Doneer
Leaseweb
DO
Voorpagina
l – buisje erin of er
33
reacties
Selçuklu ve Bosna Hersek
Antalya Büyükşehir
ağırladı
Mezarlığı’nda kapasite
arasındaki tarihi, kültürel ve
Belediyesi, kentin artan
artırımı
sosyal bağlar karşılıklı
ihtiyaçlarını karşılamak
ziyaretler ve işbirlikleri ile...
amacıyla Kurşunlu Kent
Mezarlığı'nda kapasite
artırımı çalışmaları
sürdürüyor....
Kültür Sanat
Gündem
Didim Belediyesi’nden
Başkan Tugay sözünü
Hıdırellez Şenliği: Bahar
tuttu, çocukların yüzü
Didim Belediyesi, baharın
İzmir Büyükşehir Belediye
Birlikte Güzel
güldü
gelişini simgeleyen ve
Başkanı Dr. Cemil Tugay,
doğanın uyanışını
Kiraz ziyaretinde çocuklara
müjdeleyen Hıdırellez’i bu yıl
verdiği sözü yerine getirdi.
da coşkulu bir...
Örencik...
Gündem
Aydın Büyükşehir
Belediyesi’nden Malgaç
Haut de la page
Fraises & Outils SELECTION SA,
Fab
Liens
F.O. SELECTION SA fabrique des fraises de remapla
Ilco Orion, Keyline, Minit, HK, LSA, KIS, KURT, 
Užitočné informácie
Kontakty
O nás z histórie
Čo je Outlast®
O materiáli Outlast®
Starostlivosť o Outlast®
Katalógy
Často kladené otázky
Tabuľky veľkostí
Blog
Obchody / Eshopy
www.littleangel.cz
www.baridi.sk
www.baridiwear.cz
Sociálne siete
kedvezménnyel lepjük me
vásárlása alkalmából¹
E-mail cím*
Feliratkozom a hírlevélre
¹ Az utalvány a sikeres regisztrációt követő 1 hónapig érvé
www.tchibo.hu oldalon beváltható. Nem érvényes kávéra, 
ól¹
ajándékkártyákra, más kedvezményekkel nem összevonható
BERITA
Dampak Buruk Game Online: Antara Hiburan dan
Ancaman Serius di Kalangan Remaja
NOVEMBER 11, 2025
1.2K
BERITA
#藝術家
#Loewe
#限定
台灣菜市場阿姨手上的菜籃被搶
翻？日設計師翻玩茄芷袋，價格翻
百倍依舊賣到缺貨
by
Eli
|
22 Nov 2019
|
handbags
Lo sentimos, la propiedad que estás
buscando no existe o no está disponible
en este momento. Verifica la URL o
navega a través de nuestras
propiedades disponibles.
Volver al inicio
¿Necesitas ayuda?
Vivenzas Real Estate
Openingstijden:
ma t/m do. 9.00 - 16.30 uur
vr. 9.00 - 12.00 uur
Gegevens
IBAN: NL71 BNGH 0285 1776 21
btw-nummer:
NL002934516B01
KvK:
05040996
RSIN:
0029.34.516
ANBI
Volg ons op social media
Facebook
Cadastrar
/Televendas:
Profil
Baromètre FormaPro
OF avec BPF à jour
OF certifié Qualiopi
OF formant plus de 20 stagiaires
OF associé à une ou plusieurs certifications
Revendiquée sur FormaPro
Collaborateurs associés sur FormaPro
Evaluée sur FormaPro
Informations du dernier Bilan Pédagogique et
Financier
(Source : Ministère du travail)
----------------------------------------
_Instructions for the task_.
The line with "OF formant plus de 20 stagiaires" marks the end; reproduce exactly every line from the start of the entries up to it, that line included.

_Solved problem_.
Doneer
Leaseweb
DO
Voorpagina
l – buisje erin of er
33
reacties
Selçuklu ve Bosna Hersek
Antalya Büyükşehir
ağırladı
Mezarlığı’nda kapasite
arasındaki tarihi, kültürel ve
Belediyesi, kentin artan
artırımı
sosyal bağlar karşılıklı
ihtiyaçlarını karşılamak
ziyaretler ve işbirlikleri ile...
amacıyla Kurşunlu Kent
Mezarlığı'nda kapasite
artırımı çalışmaları
sürdürüyor....
Kültür Sanat
Gündem
Didim Belediyesi’nden
Başkan Tugay sözünü
Hıdırellez Şenliği: Bahar
tuttu, çocukların yüzü
Didim Belediyesi, baharın
İzmir Büyükşehir Belediye
Birlikte Güzel
güldü
gelişini simgeleyen ve
Başkanı Dr. Cemil Tugay,
doğanın uyanışını
Kiraz ziyaretinde çocuklara
müjdeleyen Hıdırellez’i bu yıl
verdiği sözü yerine getirdi.
da coşkulu bir...
Örencik...
Gündem
Aydın Büyükşehir
Belediyesi’nden Malgaç
Haut de la page
Fraises & Outils SELECTION SA,
Fab
Liens
F.O. SELECTION SA fabrique des fraises de remapla
Ilco Orion, Keyline, Minit, HK, LSA, KIS, KURT, 
Užitočné informácie
Kontakty
O nás z histórie
Čo je Outlast®
O materiáli Outlast®
Starostlivosť o Outlast®
Katalógy
Často kladené otázky
Tabuľky veľkostí
Blog
Obchody / Eshopy
www.littleangel.cz
www.baridi.sk
www.baridiwear.cz
Sociálne siete
kedvezménnyel lepjük me
vásárlása alkalmából¹
E-mail cím*
Feliratkozom a hírlevélre
¹ Az utalvány a sikeres regisztrációt követő 1 hónapig érvé
www.tchibo.hu oldalon beváltható. Nem érvényes kávéra, 
ól¹
ajándékkártyákra, más kedvezményekkel nem összevonható
BERITA
Dampak Buruk Game Online: Antara Hiburan dan
Ancaman Serius di Kalangan Remaja
NOVEMBER 11, 2025
1.2K
BERITA
#藝術家
#Loewe
#限定
台灣菜市場阿姨手上的菜籃被搶
翻？日設計師翻玩茄芷袋，價格翻
百倍依舊賣到缺貨
by
Eli
|
22 Nov 2019
|
handbags
Lo sentimos, la propiedad que estás
buscando no existe o no está disponible
en este momento. Verifica la URL o
navega a través de nuestras
propiedades disponibles.
Volver al inicio
¿Necesitas ayuda?
Vivenzas Real Estate
Openingstijden:
ma t/m do. 9.00 - 16.30 uur
vr. 9.00 - 12.00 uur
Gegevens
IBAN: NL71 BNGH 0285 1776 21
btw-nummer:
NL002934516B01
KvK:
05040996
RSIN:
0029.34.516
ANBI
Volg ons op social media
Facebook
Cadastrar
/Televendas:
Profil
Baromètre FormaPro
OF avec BPF à jour
OF certifié Qualiopi
OF formant plus de 20 stagiaires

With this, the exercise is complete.